Source passage »
------------
It is all very relative to spending though and sometimes wonder how people on higher incomes don't appear to feel rich. A higher income usually ends up with higher outgoings though, so bigger house and therefore bigger mortgages and then bigger bills.

My friend has a beautiful old house, sizeable but not massive -she recently told me the Council tax was £300 a month!! I did think to myself then that you would really need a big income to afford that housing situation, and still not necessarily be any cash richer in the short term.

wizardswife79 · 05/04/2018 15:51

I’d consider it:

High for outside London

Pretty decent for someone in late 20s, single, child free in London

Pretty standard for someone 30+, with a young family in London or commuting into London.
------------
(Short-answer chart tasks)
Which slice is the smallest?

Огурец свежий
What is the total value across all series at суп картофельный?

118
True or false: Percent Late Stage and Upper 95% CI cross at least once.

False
------------
Exercises to complete »
[A] In the forum discussion about incomes, how much did the poster's friend say her Council tax was?
[B] Continue the forum discussion about incomes from its last post.

Answers per task »
[A] £300 a month.

[B]
To put things in perspective for non-Londoners, my train commute costs £24 a day plus £6 a day parking. There’s no option for a ‘part time’ season ticket so I get stung with the full daily rate even though I work half the week from home. Plus petrol.

Nursery for one child is approx £350 per week so over £18k a year out of net salary.

So that’s approx £25k out of net salary just for childcare for one and the commute.....so while £50k sounds good on paper it doesn’t stretch far in London /SE

MrsHathaway · 05/04/2018 15:52

ONS is good for things like this.

According to their most recent figures, a headline salary of £60k is 92nd percentile and £70k is 94th.

Someone on £60-70k is a senior professional - a lawyer with 5+PQE or an NHS consultant, maybe. It would be damn near impossible to be either of those until your thirties, so it's a dazzling salary for those in their twenties! Many many professions will have salary ceilings well below £50k no matter how hard you work or how much experience you amass.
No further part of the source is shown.